*ACTION ITEM*.
Turn every line from the start of the rows through the line containing "費家である場合等には、夫婦が協力して築いた共有財", inclusive, into a numbered list, leaving out blank lines.
Segment Open
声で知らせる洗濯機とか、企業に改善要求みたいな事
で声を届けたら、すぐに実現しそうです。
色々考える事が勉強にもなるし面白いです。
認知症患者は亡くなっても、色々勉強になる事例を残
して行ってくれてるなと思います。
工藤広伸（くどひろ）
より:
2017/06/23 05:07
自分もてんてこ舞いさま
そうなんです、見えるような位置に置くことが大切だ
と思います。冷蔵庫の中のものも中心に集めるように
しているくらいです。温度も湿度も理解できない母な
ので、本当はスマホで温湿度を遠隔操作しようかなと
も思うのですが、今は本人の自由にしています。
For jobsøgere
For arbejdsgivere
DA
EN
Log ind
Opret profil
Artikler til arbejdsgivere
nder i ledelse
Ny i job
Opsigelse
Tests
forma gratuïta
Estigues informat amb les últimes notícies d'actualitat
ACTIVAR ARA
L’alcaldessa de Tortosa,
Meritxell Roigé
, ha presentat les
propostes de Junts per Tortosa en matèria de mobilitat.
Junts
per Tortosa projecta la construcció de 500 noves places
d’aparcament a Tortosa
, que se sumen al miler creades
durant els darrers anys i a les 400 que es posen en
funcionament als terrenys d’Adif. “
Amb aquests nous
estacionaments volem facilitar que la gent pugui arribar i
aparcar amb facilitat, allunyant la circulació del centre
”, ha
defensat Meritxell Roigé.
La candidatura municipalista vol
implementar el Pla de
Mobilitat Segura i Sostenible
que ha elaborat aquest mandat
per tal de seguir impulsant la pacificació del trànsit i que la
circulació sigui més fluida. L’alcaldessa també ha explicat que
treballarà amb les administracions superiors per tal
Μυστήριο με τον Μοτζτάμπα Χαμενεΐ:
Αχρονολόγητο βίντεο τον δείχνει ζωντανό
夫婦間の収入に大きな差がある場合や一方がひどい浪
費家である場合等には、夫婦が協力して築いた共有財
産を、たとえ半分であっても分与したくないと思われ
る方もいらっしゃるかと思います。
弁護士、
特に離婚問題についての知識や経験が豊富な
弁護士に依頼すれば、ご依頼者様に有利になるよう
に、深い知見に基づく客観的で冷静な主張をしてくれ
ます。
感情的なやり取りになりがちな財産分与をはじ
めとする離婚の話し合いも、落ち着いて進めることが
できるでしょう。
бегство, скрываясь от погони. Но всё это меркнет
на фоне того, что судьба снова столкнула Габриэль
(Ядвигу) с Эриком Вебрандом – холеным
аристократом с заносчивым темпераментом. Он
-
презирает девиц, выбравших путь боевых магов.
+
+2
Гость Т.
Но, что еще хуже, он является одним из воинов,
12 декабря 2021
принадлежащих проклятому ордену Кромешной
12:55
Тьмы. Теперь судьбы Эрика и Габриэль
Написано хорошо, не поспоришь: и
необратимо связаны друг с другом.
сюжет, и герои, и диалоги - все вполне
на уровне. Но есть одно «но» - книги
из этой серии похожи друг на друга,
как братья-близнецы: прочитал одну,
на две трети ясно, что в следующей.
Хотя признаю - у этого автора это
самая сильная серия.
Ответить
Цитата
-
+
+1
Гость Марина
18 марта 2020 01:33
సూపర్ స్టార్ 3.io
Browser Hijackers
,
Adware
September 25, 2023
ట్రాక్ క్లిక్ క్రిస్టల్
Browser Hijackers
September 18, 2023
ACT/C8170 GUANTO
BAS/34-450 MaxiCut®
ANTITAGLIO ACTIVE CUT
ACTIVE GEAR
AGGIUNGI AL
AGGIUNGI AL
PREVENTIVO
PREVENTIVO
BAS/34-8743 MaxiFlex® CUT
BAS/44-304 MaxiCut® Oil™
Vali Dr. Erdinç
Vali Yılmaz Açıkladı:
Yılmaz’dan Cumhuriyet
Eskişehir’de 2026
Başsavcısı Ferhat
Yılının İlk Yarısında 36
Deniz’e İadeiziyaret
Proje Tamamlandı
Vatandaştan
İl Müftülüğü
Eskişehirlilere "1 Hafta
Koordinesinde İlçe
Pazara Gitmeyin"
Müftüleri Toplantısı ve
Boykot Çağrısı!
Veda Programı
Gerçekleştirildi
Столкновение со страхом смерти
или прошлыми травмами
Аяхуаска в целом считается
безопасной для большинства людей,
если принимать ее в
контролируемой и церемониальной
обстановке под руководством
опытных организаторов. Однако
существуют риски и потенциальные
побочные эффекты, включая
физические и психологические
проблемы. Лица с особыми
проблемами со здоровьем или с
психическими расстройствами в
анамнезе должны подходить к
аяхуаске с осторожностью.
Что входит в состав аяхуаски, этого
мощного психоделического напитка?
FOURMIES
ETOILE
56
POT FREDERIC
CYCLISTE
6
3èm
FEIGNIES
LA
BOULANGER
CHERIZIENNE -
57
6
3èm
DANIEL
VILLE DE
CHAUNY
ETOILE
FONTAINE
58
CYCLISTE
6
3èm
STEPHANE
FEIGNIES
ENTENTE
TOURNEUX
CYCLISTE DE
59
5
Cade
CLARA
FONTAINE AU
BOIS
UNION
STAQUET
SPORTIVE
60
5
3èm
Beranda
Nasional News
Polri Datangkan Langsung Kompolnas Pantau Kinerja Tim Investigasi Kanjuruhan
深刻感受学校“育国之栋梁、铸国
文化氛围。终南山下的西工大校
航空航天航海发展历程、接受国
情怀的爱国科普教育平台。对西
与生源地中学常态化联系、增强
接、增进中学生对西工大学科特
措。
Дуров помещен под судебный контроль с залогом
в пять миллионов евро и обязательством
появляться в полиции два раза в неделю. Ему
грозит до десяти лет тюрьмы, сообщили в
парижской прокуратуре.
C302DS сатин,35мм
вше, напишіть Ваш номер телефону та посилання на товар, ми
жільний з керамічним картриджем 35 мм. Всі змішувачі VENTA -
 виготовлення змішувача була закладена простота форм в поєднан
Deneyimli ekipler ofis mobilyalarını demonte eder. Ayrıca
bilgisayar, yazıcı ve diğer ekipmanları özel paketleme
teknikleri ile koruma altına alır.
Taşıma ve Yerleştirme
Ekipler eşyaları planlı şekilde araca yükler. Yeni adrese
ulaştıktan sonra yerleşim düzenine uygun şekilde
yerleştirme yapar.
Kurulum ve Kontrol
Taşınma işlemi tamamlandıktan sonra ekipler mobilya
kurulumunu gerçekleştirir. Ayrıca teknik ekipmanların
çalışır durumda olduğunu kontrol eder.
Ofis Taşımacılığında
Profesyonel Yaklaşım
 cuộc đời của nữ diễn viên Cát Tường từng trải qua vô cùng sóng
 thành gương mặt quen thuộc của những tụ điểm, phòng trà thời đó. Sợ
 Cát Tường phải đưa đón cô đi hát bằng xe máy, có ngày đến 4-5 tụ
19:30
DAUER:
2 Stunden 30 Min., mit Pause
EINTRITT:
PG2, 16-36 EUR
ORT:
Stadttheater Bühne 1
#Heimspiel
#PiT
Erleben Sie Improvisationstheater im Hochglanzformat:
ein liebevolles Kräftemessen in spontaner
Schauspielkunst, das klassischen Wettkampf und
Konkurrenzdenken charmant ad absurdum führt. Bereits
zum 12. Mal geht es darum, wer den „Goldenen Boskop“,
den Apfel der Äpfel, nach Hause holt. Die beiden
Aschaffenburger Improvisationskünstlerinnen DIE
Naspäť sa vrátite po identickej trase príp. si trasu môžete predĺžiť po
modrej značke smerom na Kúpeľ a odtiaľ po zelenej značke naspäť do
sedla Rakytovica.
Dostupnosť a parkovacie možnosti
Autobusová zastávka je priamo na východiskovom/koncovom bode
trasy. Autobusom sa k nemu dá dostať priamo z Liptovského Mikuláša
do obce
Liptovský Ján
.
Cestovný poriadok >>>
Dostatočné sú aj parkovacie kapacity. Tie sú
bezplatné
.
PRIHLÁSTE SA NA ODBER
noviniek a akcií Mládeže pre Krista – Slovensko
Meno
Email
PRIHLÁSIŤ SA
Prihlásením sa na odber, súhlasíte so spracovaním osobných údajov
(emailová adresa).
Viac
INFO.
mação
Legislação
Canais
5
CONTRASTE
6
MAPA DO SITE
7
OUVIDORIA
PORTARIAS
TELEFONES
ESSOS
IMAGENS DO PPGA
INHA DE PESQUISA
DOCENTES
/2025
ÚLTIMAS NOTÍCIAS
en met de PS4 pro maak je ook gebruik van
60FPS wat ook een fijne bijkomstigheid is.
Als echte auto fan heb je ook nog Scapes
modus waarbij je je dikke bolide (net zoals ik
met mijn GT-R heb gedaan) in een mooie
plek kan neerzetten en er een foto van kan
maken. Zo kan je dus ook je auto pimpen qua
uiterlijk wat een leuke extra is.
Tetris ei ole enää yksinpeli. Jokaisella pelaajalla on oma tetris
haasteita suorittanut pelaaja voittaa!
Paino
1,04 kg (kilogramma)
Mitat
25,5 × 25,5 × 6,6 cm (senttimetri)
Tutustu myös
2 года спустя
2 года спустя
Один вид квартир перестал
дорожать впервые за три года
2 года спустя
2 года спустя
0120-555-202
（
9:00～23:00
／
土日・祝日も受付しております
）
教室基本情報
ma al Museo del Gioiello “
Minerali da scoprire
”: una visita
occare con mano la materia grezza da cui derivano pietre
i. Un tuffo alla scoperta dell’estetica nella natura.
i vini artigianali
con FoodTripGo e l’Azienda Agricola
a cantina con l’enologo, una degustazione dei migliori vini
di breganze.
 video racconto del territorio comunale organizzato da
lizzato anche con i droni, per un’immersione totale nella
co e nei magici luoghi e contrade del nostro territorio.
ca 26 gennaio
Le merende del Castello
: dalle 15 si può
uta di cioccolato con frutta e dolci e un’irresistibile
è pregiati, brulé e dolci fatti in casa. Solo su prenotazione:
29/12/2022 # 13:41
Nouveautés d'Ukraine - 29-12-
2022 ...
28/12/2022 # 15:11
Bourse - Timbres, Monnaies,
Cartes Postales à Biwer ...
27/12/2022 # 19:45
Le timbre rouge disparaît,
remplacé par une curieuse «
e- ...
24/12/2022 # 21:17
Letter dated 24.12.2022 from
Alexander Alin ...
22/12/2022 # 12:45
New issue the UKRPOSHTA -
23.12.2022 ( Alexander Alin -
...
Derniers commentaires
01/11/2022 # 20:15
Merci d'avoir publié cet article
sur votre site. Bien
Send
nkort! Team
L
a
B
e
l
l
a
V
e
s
Segment Closed
*YOUR SOLUTION*.
1. 声で知らせる洗濯機とか、企業に改善要求みたいな事
2. で声を届けたら、すぐに実現しそうです。
3. 色々考える事が勉強にもなるし面白いです。
4. 認知症患者は亡くなっても、色々勉強になる事例を残
5. して行ってくれてるなと思います。
6. 工藤広伸（くどひろ）
7. より:
8. 2017/06/23 05:07
9. 自分もてんてこ舞いさま
10. そうなんです、見えるような位置に置くことが大切だ
11. と思います。冷蔵庫の中のものも中心に集めるように
12. しているくらいです。温度も湿度も理解できない母な
13. ので、本当はスマホで温湿度を遠隔操作しようかなと
14. も思うのですが、今は本人の自由にしています。
15. For jobsøgere
16. For arbejdsgivere
17. DA
18. EN
19. Log ind
20. Opret profil
21. Artikler til arbejdsgivere
22. nder i ledelse
23. Ny i job
24. Opsigelse
25. Tests
26. forma gratuïta
27. Estigues informat amb les últimes notícies d'actualitat
28. ACTIVAR ARA
29. L’alcaldessa de Tortosa,
30. Meritxell Roigé
31. , ha presentat les
32. propostes de Junts per Tortosa en matèria de mobilitat.
33. Junts
34. per Tortosa projecta la construcció de 500 noves places
35. d’aparcament a Tortosa
36. , que se sumen al miler creades
37. durant els darrers anys i a les 400 que es posen en
38. funcionament als terrenys d’Adif. “
39. Amb aquests nous
40. estacionaments volem facilitar que la gent pugui arribar i
41. aparcar amb facilitat, allunyant la circulació del centre
42. ”, ha
43. defensat Meritxell Roigé.
44. La candidatura municipalista vol
45. implementar el Pla de
46. Mobilitat Segura i Sostenible
47. que ha elaborat aquest mandat
48. per tal de seguir impulsant la pacificació del trànsit i que la
49. circulació sigui més fluida. L’alcaldessa també ha explicat que
50. treballarà amb les administracions superiors per tal
51. Μυστήριο με τον Μοτζτάμπα Χαμενεΐ:
52. Αχρονολόγητο βίντεο τον δείχνει ζωντανό
53. 夫婦間の収入に大きな差がある場合や一方がひどい浪
54. 費家である場合等には、夫婦が協力して築いた共有財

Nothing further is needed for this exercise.